Après les députés, les sénateurs ont adopté dans la nuit du 22 au 23 octobre 2010, le projet de loi qui recule l'âge de départ à la retraite à 62 ans et l'âge de la décote à 67 ans, à l'horizon 2018. Par 177 voix pour et 153 voix contre.
Le texte doit maintenant être définitivement voté par le Parlement, sans doute mercredi 27 octobre. En attendant, la contestation se poursuit, et les syndicats appellent à une nouvelle journée d'action le 28 octobre et le 6 novembre.

Depuis le début du conflit social, le taux moyen de grévistes révèle de fortes disparités entre le chiffres fournis par la direction et ceux des syndicats. Outre l'habituelle guerre des chiffres que se livrent les partenares sociaux, se cache surtout la différence entre le taux de grévistes parmi le personnel roulant et celui des "sédentaires".

Chez les "roulants", près de 50% en moyenne sont en grève depuis le début du mouvement social contre la réforme des retraites. Les "sédentaires", eux, atteignent à peine 10 % de grévistes.

(Éléments stockés)
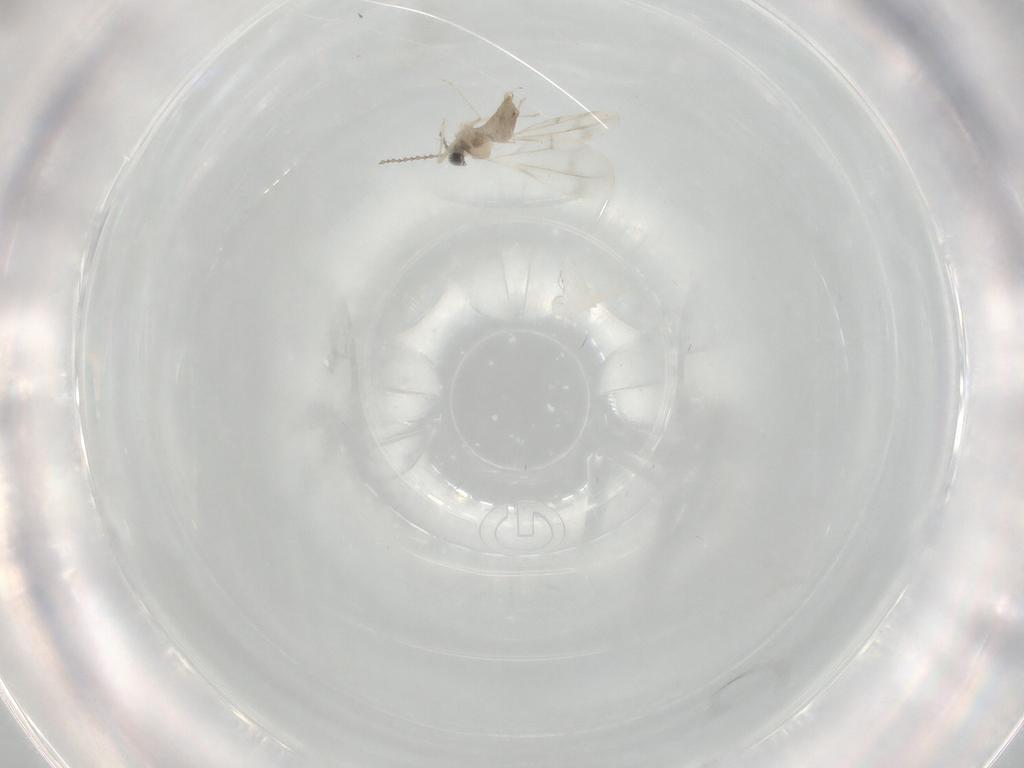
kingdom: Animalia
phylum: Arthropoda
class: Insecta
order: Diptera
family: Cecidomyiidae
* * *
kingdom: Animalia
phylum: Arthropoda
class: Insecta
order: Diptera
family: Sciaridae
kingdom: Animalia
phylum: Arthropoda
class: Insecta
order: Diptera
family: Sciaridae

QUESTIONS D'ÉTUDE »
1. Relevez, s'il vous plaît, toutes les dates comportant un jour et un mois qui figurent dans le texte sur la réforme des retraites.
2. Rédigez la suite du texte sur la réforme des retraites, à partir de sa dernière phrase.

RÉPONSES PAR POINT »
1.
- la nuit du 22 au 23 octobre 2010
- mercredi 27 octobre
- le 28 octobre
- le 6 novembre

2.
D'où la différence entre ce que vivent quotidiennement les voyageurs (moins de trains sur les rails, quand ils ne sont pas annulés), et les chiffres annoncés par la SNCF.


Les prévisions de trafic sur le réseau SNCF pour le 25 octobre

Selon la direction, le trafic SNCF était en amélioration lundi matin, avec plus de huit TGV sur dix ainsi que deux TER sur trois et sept Transiliens sur dix.

Pour les Transiliens, 7 trains sur 10 devraient circuler aux heures de pointe. Pour les TER, le service sera en moyenne de 2 trains sur 3.

Pour les trains Corail de jour et de nuit (Lunéa), le trafic sera de 6 trains sur 10.
Le trafic devrait être normal sur Eurostar et Thalys.

 
Dépôts de bus bloqués à Toulouse

Les transports publics (et le ramassage des ordures) ont été perturbés lundi 25 octobre (sauf le métro automatique Val) à cause du blocage du dépôt de bus Langlade, au sud de Toulouse, depuis 5h du matin. Le blocage a finalement été levé peu avant 10h a indiqué la régie d'exploitation Tisseo.

Le second dépôt, celui d'Atlanta, au nord, n'avait pas été bloqué par les opposants à la réforme des retraites, et une partie du service de bus était donc assuré. Le retour complet à un trafic normal était prévu dans la journée.
Des blocages similaires ont eu lieu à plusieurs reprises ces dernières semaines, durant à chaque fois plusieurs heures, mais dans la plupart des cas les deux dépôts étaient touchés.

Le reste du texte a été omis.